G.P. : C’est une question difficile ! Être audacieux veut dire ne pas avoir peur. Un auteur, un artiste qui fait preuve d’audace, même si je ne l’aurais pas formulé comme cela, sort de sa zone de confort, essaie de nouvelles choses. En tant qu’auteur, on peut sentir qu’on emprunte ce chemin-là, je veux dire, qu’on essaie, par exemple, de ne pas se répéter, mais ce sont les autres, ensuite, qui peuvent dire d’un ouvrage qu’il est audacieux. Pour moi, un livre audacieux peut l’être pour des raisons très différentes, sur la forme ou sur le fond : une liberté de ton, une narration particulière, un thème rarement abordé ou abordé d’une manière originale, particulière... c’est tellement vaste ! En bande dessinée, il y a, je trouve, chez l’auteur norvégien Bendik Kaltenborn, une véritable audace tant sur le plan formel que dans le propos, que l’on trouve aussi chez David Prudhomme, et leurs univers sont on ne peut plus différents.

 

N.E. : Comment percevez-vous l’évolution de votre travail ?

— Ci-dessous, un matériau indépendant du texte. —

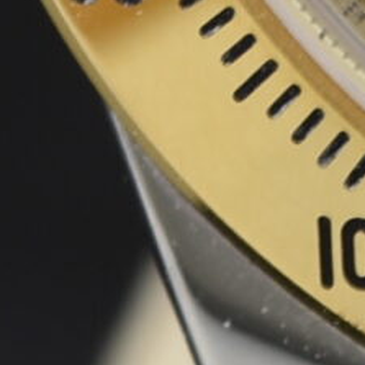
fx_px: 15699
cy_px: -669
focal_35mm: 1316
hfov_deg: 1.3
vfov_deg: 1.3
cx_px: 719
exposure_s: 1/5
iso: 100
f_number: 9
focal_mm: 90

G.P. : Depuis mon premier livre, en 2007, je vois mon trait évoluer, être plus sûr. Il m’a fallu beaucoup travailler pour arriver à ça. Je ne fais pas partie des dessinateurs qui disposent d’une aisance, d’une habileté naturelle – mais c’est peut-être finalement une chance. Je suis sans cesse confrontée à des murs qu’il me plaît de contourner. Tomber sur une limite, chercher une solution graphique, c’est intéressant. J’ai envie de continuer sur ce chemin-là. Ne pas m’arrêter à un dessin que je penserais avoir enfin « trouvé », continuer de chercher.

Aujourd’hui, j’essaie d’intégrer la couleur à mon travail, et ce n’est pas une mince affaire ! Je l’aborde comme un territoire inconnu, avec excitation et une certaine appréhension, mais je sens qu’il est temps pour moi de m’y « coller » ! Et s'agissant du dessin, comme je le disais plus haut, j’essaie de le laisser vivre, d’être moins dans le contrôle. En ce moment, j’ai un peu l’impression de reprendre les choses à zéro, de tout devoir réapprendre.

Sur le fond, j’ai envie d’aller vers plus de légèreté. La plupart de mes livres ont quelque chose de grave, mais je crois avoir un peu changé de ton avec le dernier, La Mécanique du Sage. Il ne s’agit pas tant du choix des thématiques abordées que de la façon de les traiter.